Anna’s Woodland Diary

My partner and myself became official custodians of Brant River Wood on the 17th January 2010, exactly seven years ago today. Having looked at many small woodlands across the country, in the end we decided on this one, perhaps because it was near where we live and work, or perhaps because we saw its potential.

We started by taking stock of the wood, basically 7 acres of hybrid Poplar with a few veteran oaks and an understorey of oak and ash. We counted around 12 different species on day one, but as we got to know the wood that increased to 18.

One of the things we wanted to do from the start was to have a collection of British native trees and shrubs. To date we have 40 of the 42 true natives as well as the ‘newer’ natives such as sycamore and larch.

We also wanted to make the woodland more accessible, moving around was difficult to impossible thanks to the tangle of brambles, so we put in some paths and a clearing which helped a lot. We also introduced a more diverse flora by seeding around the edges of the paths and clearing. We hope that this will encourage the insects and therefore small mammals and birds.

For now, we continue to remove hybrid Poplar and to extend the sycamore coppice. In the middle of our clearing we have a beautiful 5 stemmed coppice oak, we use this space for gatherings of family and friends.

It’s a lovely place, full of butterflies, birds, grass snakes, stoats, deer and many other visitors.

Our learning continues, green woodworking, charcoal making, anything woodland related really.
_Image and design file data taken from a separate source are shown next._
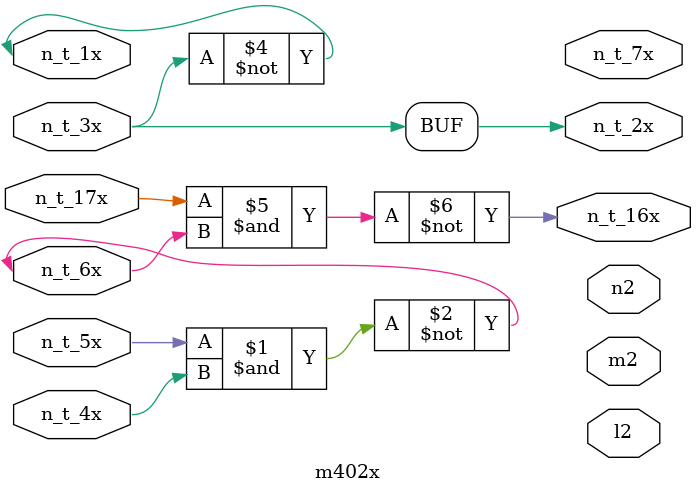
<source format=v>
module m402x (n_t_17x, n_t_3x, l2, m2, n2, n_t_16x, n_t_1x, n_t_2x, n_t_4x, n_t_5x, n_t_6x, n_t_7x);
input n_t_17x;
input n_t_3x;
output l2;
output m2;
output n2;
output n_t_16x;
inout n_t_1x;
output n_t_2x;
input n_t_4x;
input n_t_5x;
inout n_t_6x;
output n_t_7x;


assign n_t_6x = ~(n_t_5x & n_t_4x);
assign n_t_2x = ~n_t_1x;
assign n_t_1x = ~n_t_3x;
assign n_t_16x = ~(n_t_17x & n_t_6x);
// open collector 'wire-or's 
endmodule

</source>
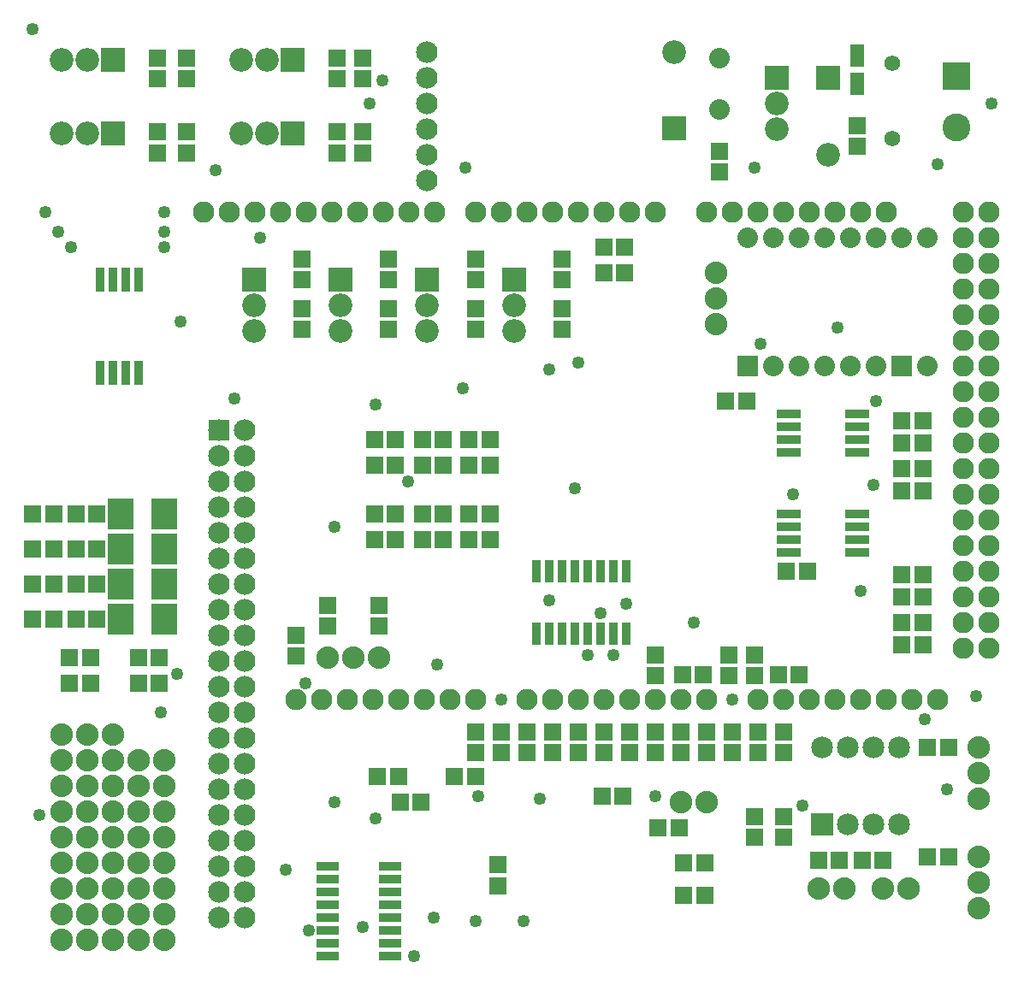
<source format=gts>
G04 MADE WITH FRITZING*
G04 WWW.FRITZING.ORG*
G04 DOUBLE SIDED*
G04 HOLES PLATED*
G04 CONTOUR ON CENTER OF CONTOUR VECTOR*
%ASAXBY*%
%FSLAX23Y23*%
%MOIN*%
%OFA0B0*%
%SFA1.0B1.0*%
%ADD10C,0.049370*%
%ADD11C,0.080000*%
%ADD12C,0.084000*%
%ADD13C,0.088000*%
%ADD14C,0.085000*%
%ADD15C,0.082917*%
%ADD16C,0.092000*%
%ADD17C,0.061496*%
%ADD18C,0.109055*%
%ADD19R,0.036000X0.090000*%
%ADD20R,0.096900X0.034000*%
%ADD21R,0.100086X0.123708*%
%ADD22R,0.033622X0.096614*%
%ADD23R,0.065118X0.069055*%
%ADD24R,0.057244X0.088740*%
%ADD25R,0.090000X0.036000*%
%ADD26R,0.069055X0.065118*%
%ADD27R,0.080000X0.080000*%
%ADD28R,0.085000X0.085000*%
%ADD29R,0.084000X0.084000*%
%ADD30R,0.092000X0.092000*%
%ADD31R,0.109055X0.109055*%
%LNMASK1*%
G90*
G70*
G54D10*
X207Y2922D03*
X569Y2984D03*
X569Y3059D03*
X106Y3059D03*
X157Y2984D03*
X569Y2922D03*
X632Y2634D03*
X1232Y1834D03*
X3619Y809D03*
X3344Y2322D03*
X3282Y1584D03*
X1044Y497D03*
X57Y3772D03*
X1132Y259D03*
X1969Y297D03*
X2269Y1497D03*
X2632Y1459D03*
X1794Y784D03*
X2032Y772D03*
X2482Y784D03*
X1519Y2009D03*
X1119Y1222D03*
X2219Y1334D03*
X2069Y1547D03*
X2319Y1334D03*
X2369Y1534D03*
X1632Y1297D03*
X2869Y3234D03*
X1782Y297D03*
X1344Y272D03*
X1744Y3234D03*
X3732Y1172D03*
X944Y2959D03*
X2182Y2472D03*
G54D11*
X2732Y3659D03*
X2732Y3459D03*
G54D10*
X1619Y309D03*
X1544Y159D03*
X1394Y697D03*
G54D12*
X1594Y3684D03*
X1594Y3584D03*
X1594Y3484D03*
X1594Y3384D03*
X1594Y3284D03*
X1594Y3184D03*
X1594Y3684D03*
X1594Y3584D03*
X1594Y3484D03*
X1594Y3384D03*
X1594Y3284D03*
X1594Y3184D03*
G54D10*
X619Y1259D03*
X3057Y747D03*
X1732Y2372D03*
X2069Y2447D03*
X1394Y2309D03*
X769Y3222D03*
X1369Y3484D03*
X1419Y3572D03*
X3532Y1084D03*
X1882Y1159D03*
X82Y709D03*
X557Y1109D03*
X2782Y1159D03*
X2169Y1984D03*
X3794Y3484D03*
X3194Y2609D03*
X3019Y1959D03*
X3332Y1997D03*
X844Y2334D03*
G54D11*
X3544Y2959D03*
X3544Y2459D03*
X3444Y2959D03*
X3444Y2459D03*
X3344Y2959D03*
X3344Y2459D03*
X3244Y2959D03*
X3244Y2459D03*
X3144Y2959D03*
X3144Y2459D03*
X3044Y2959D03*
X3044Y2459D03*
X2944Y2959D03*
X2944Y2459D03*
X2844Y2959D03*
X2844Y2459D03*
G54D10*
X3582Y3247D03*
X1232Y759D03*
G54D13*
X569Y222D03*
X469Y222D03*
X369Y222D03*
X269Y222D03*
X169Y222D03*
X569Y922D03*
X469Y922D03*
X369Y922D03*
X269Y922D03*
X169Y922D03*
X169Y722D03*
X269Y722D03*
X369Y722D03*
X369Y522D03*
X169Y522D03*
X269Y522D03*
X569Y522D03*
X469Y522D03*
X169Y322D03*
X269Y322D03*
X169Y1022D03*
X269Y1022D03*
X369Y1022D03*
X369Y422D03*
X569Y422D03*
X469Y422D03*
X169Y822D03*
X269Y822D03*
X369Y822D03*
X569Y322D03*
X469Y322D03*
X369Y622D03*
X169Y422D03*
X269Y422D03*
X569Y622D03*
X469Y622D03*
X1407Y1322D03*
X1307Y1322D03*
X1207Y1322D03*
X169Y622D03*
X269Y622D03*
X469Y822D03*
X369Y322D03*
X569Y822D03*
X569Y722D03*
X469Y722D03*
G54D10*
X2894Y2547D03*
G54D14*
X3132Y672D03*
X3132Y972D03*
X3232Y672D03*
X3232Y972D03*
X3332Y672D03*
X3332Y972D03*
X3432Y672D03*
X3432Y972D03*
G54D12*
X882Y2209D03*
X882Y2109D03*
X882Y2009D03*
X882Y1909D03*
X882Y1809D03*
X882Y1709D03*
X882Y1609D03*
X882Y1509D03*
X882Y1409D03*
X882Y1309D03*
X882Y1209D03*
X882Y1109D03*
X882Y1009D03*
X882Y909D03*
X882Y809D03*
X882Y709D03*
X882Y609D03*
X882Y509D03*
X882Y409D03*
X882Y309D03*
X782Y2209D03*
X782Y2109D03*
X782Y2009D03*
X782Y1909D03*
X782Y1809D03*
X782Y1709D03*
X782Y1609D03*
X782Y1509D03*
X782Y1409D03*
X782Y1309D03*
X782Y1209D03*
X782Y1109D03*
X782Y1009D03*
X782Y909D03*
X782Y809D03*
X782Y709D03*
X782Y609D03*
X782Y509D03*
X782Y409D03*
X782Y309D03*
G54D15*
X2982Y1159D03*
X1382Y1159D03*
X3082Y1159D03*
X3182Y1159D03*
X3282Y1159D03*
X3382Y1159D03*
X3682Y2559D03*
X3482Y1159D03*
X3582Y1159D03*
X1422Y3059D03*
X1982Y1159D03*
X2082Y1159D03*
X2182Y1159D03*
X2282Y1159D03*
X3682Y1759D03*
X2382Y1159D03*
X2482Y1159D03*
X2582Y1159D03*
X2682Y1159D03*
X2182Y3059D03*
X3682Y2959D03*
X3682Y2159D03*
X3682Y1359D03*
X1022Y3059D03*
X1782Y1159D03*
X1782Y3059D03*
X3682Y2759D03*
X3682Y2359D03*
X3682Y1959D03*
X3382Y3059D03*
X3682Y1559D03*
X3282Y3059D03*
X3182Y3059D03*
X3082Y3059D03*
X2982Y3059D03*
X2882Y3059D03*
X2782Y3059D03*
X2682Y3059D03*
X822Y3059D03*
X1222Y3059D03*
X1622Y3059D03*
X1182Y1159D03*
X1582Y1159D03*
X2382Y3059D03*
X1982Y3059D03*
X3682Y3059D03*
X3682Y2859D03*
X3682Y2659D03*
X3682Y2459D03*
X3682Y2259D03*
X3682Y2059D03*
X3682Y1859D03*
X3682Y1659D03*
X3682Y1459D03*
X722Y3059D03*
X922Y3059D03*
X1122Y3059D03*
X1322Y3059D03*
X1522Y3059D03*
X1082Y1159D03*
X1282Y1159D03*
X1482Y1159D03*
X1682Y1159D03*
X2482Y3059D03*
X2282Y3059D03*
X2082Y3059D03*
X1882Y3059D03*
X3782Y3059D03*
X3782Y2959D03*
X3782Y2859D03*
X3782Y2759D03*
X3782Y2659D03*
X3782Y2559D03*
X3782Y2459D03*
X3782Y2359D03*
X3782Y2259D03*
X3782Y2159D03*
X3782Y2059D03*
X3782Y1959D03*
X3782Y1859D03*
X3782Y1759D03*
X3782Y1659D03*
X3782Y1559D03*
X3782Y1459D03*
X3782Y1359D03*
X2882Y1159D03*
G54D16*
X1257Y2797D03*
X1257Y2697D03*
X1257Y2597D03*
X1932Y2797D03*
X1932Y2697D03*
X1932Y2597D03*
X1594Y2797D03*
X1594Y2697D03*
X1594Y2597D03*
X919Y2797D03*
X919Y2697D03*
X919Y2597D03*
G54D13*
X3744Y347D03*
X3744Y447D03*
X3744Y547D03*
X3744Y972D03*
X3744Y872D03*
X3744Y772D03*
X2719Y2822D03*
X2719Y2722D03*
X2719Y2622D03*
X3119Y422D03*
X3219Y422D03*
X2682Y759D03*
X2582Y759D03*
X3469Y422D03*
X3369Y422D03*
G54D16*
X2957Y3584D03*
X2957Y3484D03*
X2957Y3384D03*
X2557Y3386D03*
X2557Y3684D03*
X3157Y3582D03*
X3157Y3284D03*
G54D17*
X3407Y3345D03*
X3407Y3641D03*
X3407Y3345D03*
X3407Y3641D03*
G54D16*
X369Y3366D03*
X269Y3366D03*
X169Y3366D03*
X1069Y3653D03*
X969Y3653D03*
X869Y3653D03*
X369Y3653D03*
X269Y3653D03*
X169Y3653D03*
X1069Y3366D03*
X969Y3366D03*
X869Y3366D03*
G54D18*
X3657Y3590D03*
X3657Y3390D03*
G54D19*
X2019Y1417D03*
X2069Y1417D03*
X2119Y1417D03*
X2169Y1417D03*
X2219Y1417D03*
X2269Y1417D03*
X2319Y1417D03*
X2369Y1417D03*
X2369Y1659D03*
X2319Y1659D03*
X2269Y1659D03*
X2219Y1659D03*
X2169Y1659D03*
X2119Y1659D03*
X2069Y1659D03*
X2019Y1659D03*
G54D20*
X3269Y2122D03*
X3269Y2172D03*
X3269Y2222D03*
X3269Y2272D03*
X3004Y2272D03*
X3004Y2222D03*
X3004Y2172D03*
X3004Y2122D03*
X3269Y1734D03*
X3269Y1784D03*
X3269Y1834D03*
X3269Y1884D03*
X3004Y1884D03*
X3004Y1834D03*
X3004Y1784D03*
X3004Y1734D03*
G54D21*
X569Y1472D03*
X400Y1472D03*
X569Y1609D03*
X400Y1609D03*
X569Y1747D03*
X400Y1747D03*
X569Y1884D03*
X400Y1884D03*
G54D22*
X369Y2434D03*
X369Y2797D03*
X319Y2434D03*
X419Y2434D03*
X469Y2434D03*
X319Y2797D03*
X419Y2797D03*
X469Y2797D03*
G54D23*
X57Y1472D03*
X138Y1472D03*
X57Y1609D03*
X138Y1609D03*
X57Y1747D03*
X138Y1747D03*
X57Y1884D03*
X138Y1884D03*
X1575Y1784D03*
X1656Y1784D03*
X1575Y1884D03*
X1656Y1884D03*
X1575Y2072D03*
X1656Y2072D03*
X1575Y2172D03*
X1656Y2172D03*
X307Y1472D03*
X226Y1472D03*
X307Y1609D03*
X226Y1609D03*
X307Y1747D03*
X226Y1747D03*
X307Y1884D03*
X226Y1884D03*
X1388Y1784D03*
X1468Y1784D03*
X1388Y1884D03*
X1468Y1884D03*
X1388Y2072D03*
X1468Y2072D03*
X1388Y2172D03*
X1468Y2172D03*
G54D24*
X3269Y3559D03*
X3269Y3669D03*
G54D25*
X1449Y159D03*
X1449Y209D03*
X1449Y259D03*
X1449Y309D03*
X1449Y359D03*
X1449Y409D03*
X1449Y459D03*
X1449Y509D03*
X1207Y509D03*
X1207Y459D03*
X1207Y409D03*
X1207Y359D03*
X1207Y309D03*
X1207Y259D03*
X1207Y209D03*
X1207Y159D03*
G54D26*
X1869Y515D03*
X1869Y434D03*
G54D23*
X550Y1222D03*
X469Y1222D03*
X2282Y2922D03*
X2363Y2922D03*
G54D26*
X3269Y3316D03*
X3269Y3397D03*
X2732Y3216D03*
X2732Y3297D03*
G54D23*
X469Y1322D03*
X550Y1322D03*
X282Y1322D03*
X201Y1322D03*
G54D26*
X1344Y3291D03*
X1344Y3372D03*
X1244Y3578D03*
X1244Y3659D03*
X1344Y3578D03*
X1344Y3659D03*
X1244Y3291D03*
X1244Y3372D03*
X657Y3578D03*
X657Y3659D03*
X544Y3578D03*
X544Y3659D03*
X657Y3291D03*
X657Y3372D03*
X544Y3291D03*
X544Y3372D03*
G54D23*
X3525Y2247D03*
X3444Y2247D03*
X3525Y1972D03*
X3444Y1972D03*
X3525Y2059D03*
X3444Y2059D03*
X3525Y2159D03*
X3444Y2159D03*
X2757Y2322D03*
X2838Y2322D03*
X3525Y1372D03*
X3444Y1372D03*
X3525Y1459D03*
X3444Y1459D03*
X3525Y1559D03*
X3444Y1559D03*
X3525Y1647D03*
X3444Y1647D03*
G54D26*
X1107Y2603D03*
X1107Y2684D03*
X1444Y2603D03*
X1444Y2684D03*
X1782Y2603D03*
X1782Y2684D03*
X2119Y2603D03*
X2119Y2684D03*
X1107Y2877D03*
X1107Y2797D03*
X1444Y2877D03*
X1444Y2797D03*
X1782Y2877D03*
X1782Y2797D03*
X2119Y2877D03*
X2119Y2797D03*
G54D23*
X1757Y2072D03*
X1838Y2072D03*
X1838Y2172D03*
X1757Y2172D03*
X1482Y859D03*
X1401Y859D03*
X2357Y784D03*
X2276Y784D03*
X282Y1222D03*
X201Y1222D03*
X2994Y1659D03*
X3075Y1659D03*
G54D26*
X2769Y1334D03*
X2769Y1253D03*
X2082Y953D03*
X2082Y1034D03*
X1207Y1447D03*
X1207Y1527D03*
X1082Y1409D03*
X1082Y1328D03*
G54D23*
X2363Y2822D03*
X2282Y2822D03*
G54D26*
X1982Y953D03*
X1982Y1034D03*
G54D23*
X1701Y859D03*
X1782Y859D03*
G54D26*
X1782Y1034D03*
X1782Y953D03*
G54D23*
X3044Y1255D03*
X2964Y1255D03*
G54D26*
X2482Y1253D03*
X2482Y1334D03*
G54D23*
X3625Y972D03*
X3544Y972D03*
X3289Y534D03*
X3369Y534D03*
X3200Y534D03*
X3119Y534D03*
X3625Y547D03*
X3544Y547D03*
G54D26*
X2982Y702D03*
X2982Y622D03*
G54D27*
X2844Y2459D03*
X3444Y2459D03*
G54D23*
X2594Y522D03*
X2675Y522D03*
X2494Y659D03*
X2575Y659D03*
G54D28*
X3132Y672D03*
G54D29*
X782Y2209D03*
G54D30*
X1257Y2797D03*
X1932Y2797D03*
X1594Y2797D03*
X919Y2797D03*
X2957Y3584D03*
X2557Y3385D03*
X3157Y3583D03*
X369Y3366D03*
X1069Y3653D03*
X369Y3653D03*
X1069Y3366D03*
G54D31*
X3657Y3590D03*
G54D26*
X2982Y953D03*
X2982Y1034D03*
G54D23*
X2594Y397D03*
X2675Y397D03*
G54D26*
X2869Y623D03*
X2869Y703D03*
G54D23*
X1569Y759D03*
X1489Y759D03*
G54D26*
X1882Y953D03*
X1882Y1034D03*
X2182Y953D03*
X2182Y1034D03*
X1407Y1447D03*
X1407Y1527D03*
X2882Y953D03*
X2882Y1034D03*
X2682Y953D03*
X2682Y1034D03*
X2582Y953D03*
X2582Y1034D03*
X2782Y953D03*
X2782Y1034D03*
X2482Y953D03*
X2482Y1034D03*
X2282Y953D03*
X2282Y1034D03*
X2382Y953D03*
X2382Y1034D03*
G54D23*
X1757Y1784D03*
X1838Y1784D03*
X1838Y1884D03*
X1757Y1884D03*
X2669Y1255D03*
X2589Y1255D03*
G54D26*
X2869Y1253D03*
X2869Y1334D03*
G04 End of Mask1*
M02*
</source>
We intend to continue to work on Brant River Wood ’til we can’t anymore, it is our legacy, and labour of love. Please come and visit us, we enjoy meeting like-minded people, to share experiences and hopefully learn new things.
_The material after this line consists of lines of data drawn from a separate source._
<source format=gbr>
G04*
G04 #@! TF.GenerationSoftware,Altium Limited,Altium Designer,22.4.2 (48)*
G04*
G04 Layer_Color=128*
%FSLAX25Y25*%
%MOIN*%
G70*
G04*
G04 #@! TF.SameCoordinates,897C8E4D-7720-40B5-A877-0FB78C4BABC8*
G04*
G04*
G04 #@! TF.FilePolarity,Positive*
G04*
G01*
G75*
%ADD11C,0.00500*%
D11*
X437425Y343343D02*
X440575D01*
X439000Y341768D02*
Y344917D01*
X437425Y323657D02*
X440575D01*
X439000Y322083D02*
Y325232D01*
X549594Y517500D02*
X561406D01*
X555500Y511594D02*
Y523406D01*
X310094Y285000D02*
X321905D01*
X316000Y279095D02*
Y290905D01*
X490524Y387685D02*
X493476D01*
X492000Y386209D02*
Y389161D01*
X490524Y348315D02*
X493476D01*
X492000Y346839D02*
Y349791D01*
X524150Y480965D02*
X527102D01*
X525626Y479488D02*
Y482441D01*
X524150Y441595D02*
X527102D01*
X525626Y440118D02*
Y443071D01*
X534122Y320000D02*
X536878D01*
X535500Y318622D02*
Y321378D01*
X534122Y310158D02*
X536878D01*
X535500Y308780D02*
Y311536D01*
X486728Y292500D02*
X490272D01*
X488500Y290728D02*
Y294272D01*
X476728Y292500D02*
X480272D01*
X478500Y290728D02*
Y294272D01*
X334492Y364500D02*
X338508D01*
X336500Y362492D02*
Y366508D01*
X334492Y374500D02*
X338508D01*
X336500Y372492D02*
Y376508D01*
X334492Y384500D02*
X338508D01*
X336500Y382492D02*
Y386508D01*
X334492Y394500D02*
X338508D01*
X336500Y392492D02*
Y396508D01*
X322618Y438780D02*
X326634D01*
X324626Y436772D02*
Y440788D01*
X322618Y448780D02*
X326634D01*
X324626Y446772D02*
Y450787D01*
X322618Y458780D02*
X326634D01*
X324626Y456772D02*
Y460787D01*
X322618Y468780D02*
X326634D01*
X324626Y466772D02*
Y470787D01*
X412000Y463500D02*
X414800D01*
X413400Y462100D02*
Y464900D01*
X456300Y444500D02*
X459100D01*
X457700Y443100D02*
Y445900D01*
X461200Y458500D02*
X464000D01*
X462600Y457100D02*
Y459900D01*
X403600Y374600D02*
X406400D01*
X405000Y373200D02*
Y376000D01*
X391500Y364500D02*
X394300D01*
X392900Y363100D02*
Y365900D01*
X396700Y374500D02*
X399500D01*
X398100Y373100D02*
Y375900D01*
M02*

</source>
Woodland Management Plan for Brant River Wood


It is clear that heterogeneous landscapes are of great benefit to the environment, able to support more stable and diverse populations of plants and animals. This ideal landscape is in stark contrast to the reality of large areas of monoculture that can still be found in modern forestry and agriculture today. The management plan at Brant River Wood has been geared towards diversifying the existing plantation in order to create a series of habitat fragments and to cause events designed to produce a more dynamic woodland with especially pronounced edge effects.

For example, advantage is being taken of the ecocline between wetland found near the Brant River and the higher ground to the east. The wetland is now being managed as poplar and willow coppice whilst the adjoining woodland is being selectively thinned to allow the succession of native trees and to allow full development of the understorey. Where these two zones meet, everything from standard trees, shrubs, climbers, grasses, herbaceous plants as well as mature canopy are all fully represented. This was not the case just a few years ago when the area was covered with dense, poor quality Poplar with little economic or environmental benefit. The tension between these two different ecosystems is expected to enable a wide variety of edge species to thrive here.
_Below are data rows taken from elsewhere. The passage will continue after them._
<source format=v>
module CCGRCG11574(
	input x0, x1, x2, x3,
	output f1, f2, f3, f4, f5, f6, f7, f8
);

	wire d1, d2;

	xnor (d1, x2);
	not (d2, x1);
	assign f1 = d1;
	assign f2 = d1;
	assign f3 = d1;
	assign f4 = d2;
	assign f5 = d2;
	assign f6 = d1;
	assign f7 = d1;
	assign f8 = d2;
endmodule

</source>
Over the next few years, as the coppice regrows, it is hoped that it will provide dense cover for many species of invertebrates, small mammals and woodland birds.

Ecotone between the wetland near the River (left) and rest of the woodland

In order to maintain and improve the potential of these areas, an ongoing plan is being developed to ensure the woodland continues to offer a wide variety of habitats. As a priority, the cycle of coppicing will continue whilst additional areas of coppice will be created by new plantings of Hazel and by converting existing areas of poor quality woodland. The mature woodland will continue to be thinned, primarily by removing hybrid poplar, whilst native plant species will be introduced where appropriate to further enrich habitat. Additionally, periodic mowing will be carried out to keep scrub and invasive plants at bay thereby allowing a thriving community of grasses and herbaceous plants to emerge.